- Texto extraído -
==========
Em Ribas
do Rio Pardo (MS), Suzano participa até do ordenamento territorial
Até
2021, Ribas do Rio Pardo (MS) era uma cidade pacata de 23 mil habitantes, a 100
quilômetros de Campo Grande. Tudo mudou quando, em maio daquele ano, o Conselho
de Administração da Suzano, a maior produtora de celulose do mundo, anunciou
que construiria uma fábrica na região.
Não
era qualquer fábrica: o Projeto Cerrado, como foi batizado, irá produzir 2,55
milhões de toneladas de celulose de eucalipto por ano — volume superior ao de
qualquer outra planta em operação no planeta. Com investimento total de R$ 19,3
bilhões, a nova unidade aumenta em 20% a capacidade de produção da Suzano e
consolida o Mato Grosso do Sul como líder nacional no setor florestal.
O
nome atribuído ao projeto é uma escolha curiosa, uma vez que quase não existe
mais Cerrado em Ribas do Rio Pardo. Segundo dados do MapBiomas, 79% da área do
município foram tomados pela produção agropecuária. São 10 mil km² de pastos e
quase 2 mil km² de florestas plantadas — a segunda maior área do país, atrás
apenas de Três Lagoas. As duas cidades integram o Vale da Celulose, como ficou
conhecida a região leste do Mato Grosso do Sul, na divisa com São Paulo.
O
prefeito de Ribas é o petista João Alfredo Danieze, único representante da
centro-esquerda entre os 79 municípios do estado. Ele migrou para o partido de
Lula em outubro de 2023, após quase uma década no PSOL, pelo qual disputou as
eleições para governador em 2018. Entre os cem maiores municípios do país,
apenas ele e o prefeito de São Gabriel da Cachoeira (AM) pertencem ao PT. O
controle das maiores áreas agrárias por partidos da “velha direita” é um dos
temas centrais do dossiê “Os Gigantes“, lançado em setembro pelo De Olho nos
Ruralistas: “PT e PL administram só três prefeituras nos cem maiores
municípios“.
A
gestão de João Danieze é marcada, de um lado, pelo incentivo à agricultura
camponesa, com a construção de casas e entrega de títulos em assentamentos da
reforma agrária — desde o ano passado, em parceria com o governo federal. De
outro, João Alfredo é um apoiador contumaz do agronegócio local.
A
posição estava expressa em seu plano de governo: uma das primeiras promessas
listadas no documento submetido ao Tribunal Superior Eleitoral (TSE) em 2020
era o de “fomentar ainda mais o plantio de eucalipto/pinus, soja, bem como
estimular a produção de carvão vegetal, concedendo os incentivos fiscais
necessários e agilizar licenças ambientais em caso de irrigação (pivô), além de
viabilizar e acelerar o início da construção da usina de papel e celulose”.
==========
- Dados apresentados -
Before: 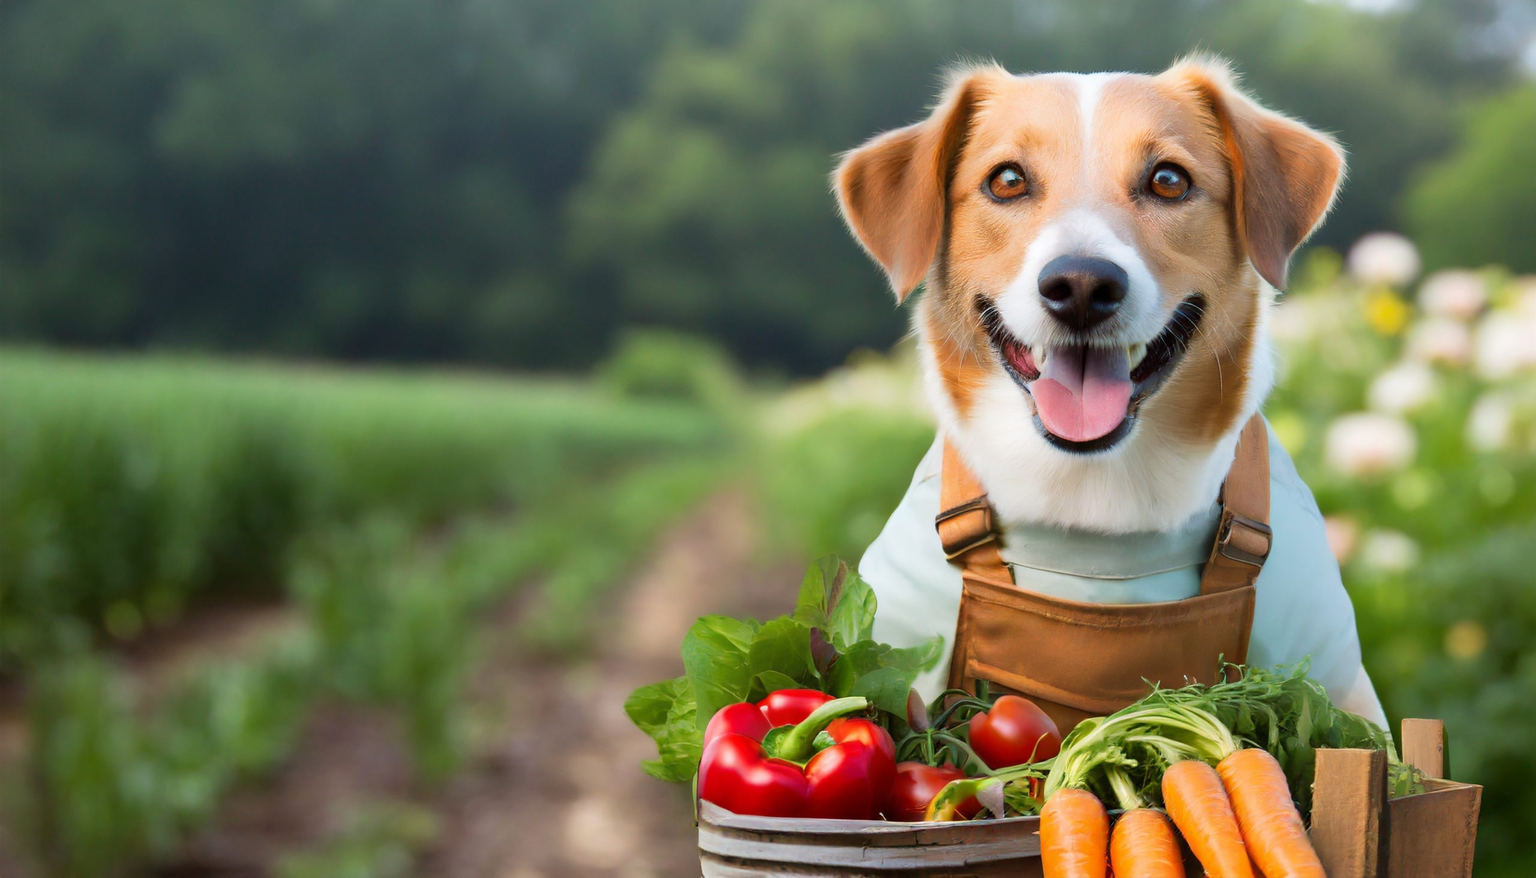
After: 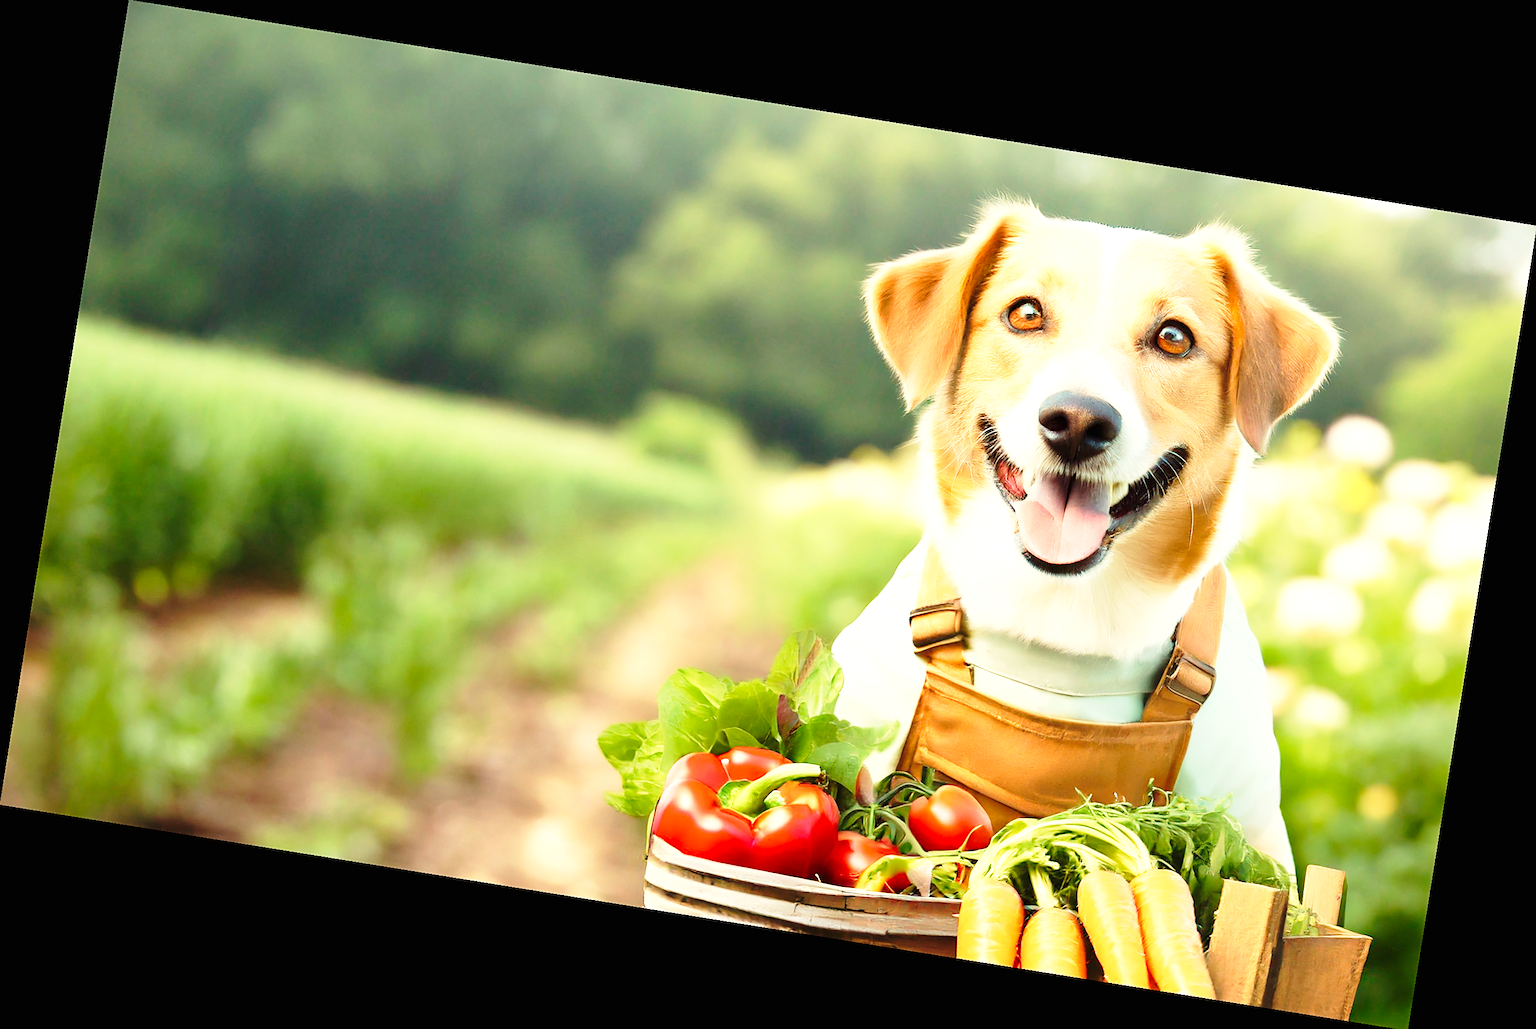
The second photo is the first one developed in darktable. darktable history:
==========
- Problema proposto 1 -
Segundo o texto sobre Ribas do Rio Pardo, qual volume de celulose de eucalipto o Projeto Cerrado produzirá por ano?
- Problema proposto 2 -
Dê prosseguimento ao texto sobre Ribas do Rio Pardo a partir do ponto em que ele termina.
Os dados não guardam relação alguma com o texto sobre Ribas do Rio Pardo.

- Resultado da tarefa 1 -
2,55 milhões de toneladas por ano.

- Resultado da tarefa 2 -
PROGRAMA
DA SUZANO PREVÊ PARTICIPAÇÃO EM ORDENAMENTO TERRITORIAL
A
promessa foi cumprida. As obras do Projeto Cerrado começaram e terminaram
durante a administração de João Alfredo. A operação teve início em julho, ainda
de forma reduzida. Quando estiver em sua capacidade máxima, o complexo deve
gerar 3 mil empregos diretos. O surto de crescimento é uma das preocupações da
prefeitura, que vem fechando parcerias com a própria Suzano para reduzir o
déficit habitacional, além de direcionar investimentos para saúde, educação,
transporte e lazer. Em julho, prefeitura e empresa firmaram um convênio com a
Universidade Estadual de Mato Grosso do Sul (UEMS) para a criação de um curso
tecnológico em silvicultura em Ribas do Rio Pardo.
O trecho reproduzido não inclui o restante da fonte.